Look after your own wellbeing

Maintaining the physical, mental, and emotional wellbeing of the person providing care is essential for effective and quality care giving. Studies indicate that healthy caregivers have a better outlook on life. Pursuing hobbies of interest can make those providing care feel energised and refreshed even if it pulls them away from their duties for a short time. It is also important for caregivers not to postpone their own medical checkups. Above all Dr Lakhani advises steering clear of feeling guilty when things go wrong: “Be gentle and forgiving to yourself if you make a mistake in providing care.”

Cultivate a sense of humour

Laughter is the best medicine. Dr Lakhani urges his patients to find humour in everyday life. “Caregiving is hard work. Allow yourself time to laugh when the road ahead looks bleak,” he advises.

Actively seek support

The US Administration on Aging suggests that caregivers should ask for support if they feel overwhelmed. Develop a support system for yourself by inviting family and close friends to share the load. Actively solicit support even if it means having someone sit in for a few hours. “Also take advantage of community resources that are available out there,” says Dr Lakhani.

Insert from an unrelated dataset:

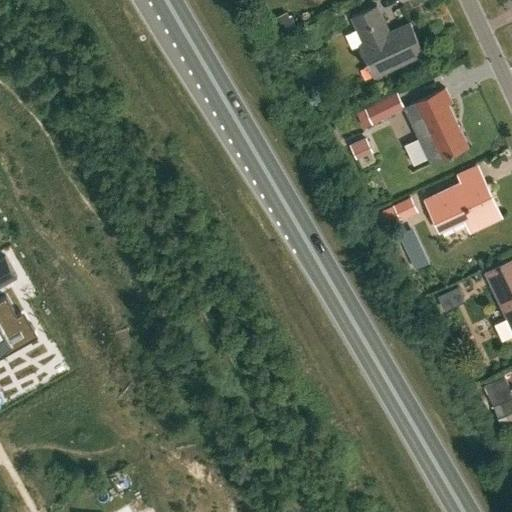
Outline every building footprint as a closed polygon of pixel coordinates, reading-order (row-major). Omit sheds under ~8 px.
[(410,21),(389,31),(377,4),(352,16),(364,43),(360,45),(374,76),(424,52),(410,21)] [(416,103),(442,159),(467,147),(448,104),(452,103),(446,89),(416,103)] [(397,95),(365,110),(372,126),(404,111),(397,95)] [(372,153),(365,137),(349,145),(356,160),(372,153)] [(439,227),(464,216),(470,228),(500,214),(486,184),(467,193),(462,182),(426,199),(439,227)] [(388,209),(395,224),(420,212),(413,197),(388,209)] [(398,234),(403,242),(417,235),(413,227),(398,234)] [(5,255),(0,258),(0,286),(18,276),(5,255)] [(511,259),(486,272),(511,327),(511,259)] [(464,298),(458,286),(438,295),(444,307),(464,298)] [(7,296),(0,299),(0,352),(13,346),(4,331),(21,322),(17,315),(7,296)] [(483,384),(492,405),(502,425),(511,420),(511,389),(505,373),(483,384)]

Additional resources and further reading

Here is a list of selected resources that inform and assist family caregivers:

  • Eldercare at Home
    A comprehensive online guide for Family Caregivers produced by the American Geriatrics Society Foundation for Health in Aging to provide support and guidance to families caring for an older person at home.
  • Family Caregiver Alliance
    The site contains a wide range of publications and services based on caregiver needs.
  • National Alliance for Caregiving
    The site contains a comprehensive selection of resources for caregivers, including the Family Care Resource Connection.
  • National Family Caregivers Association
    The site offers a virtual library of information and educational materials for family caregivers.
  • Administration on Aging
    Administration on Aging helps elderly individuals maintain their dignity and independence in their homes and communities.
  • Eldercare Locator
    The Eldercare Locator is a virtual tool to help older persons and their families access home and community-based services like transportation, meals, home care, and caregiver support services.
  • Family Caregiving 101
    This website provides caregivers with the basic tools, skills, and information to protect their own physical and mental health while they provide high quality care for their loved one.
  • Canadian Caregiver Coalition
    The Canadian Caregiver Coalition promotes the voice, needs and interests of family caregivers with all levels of government.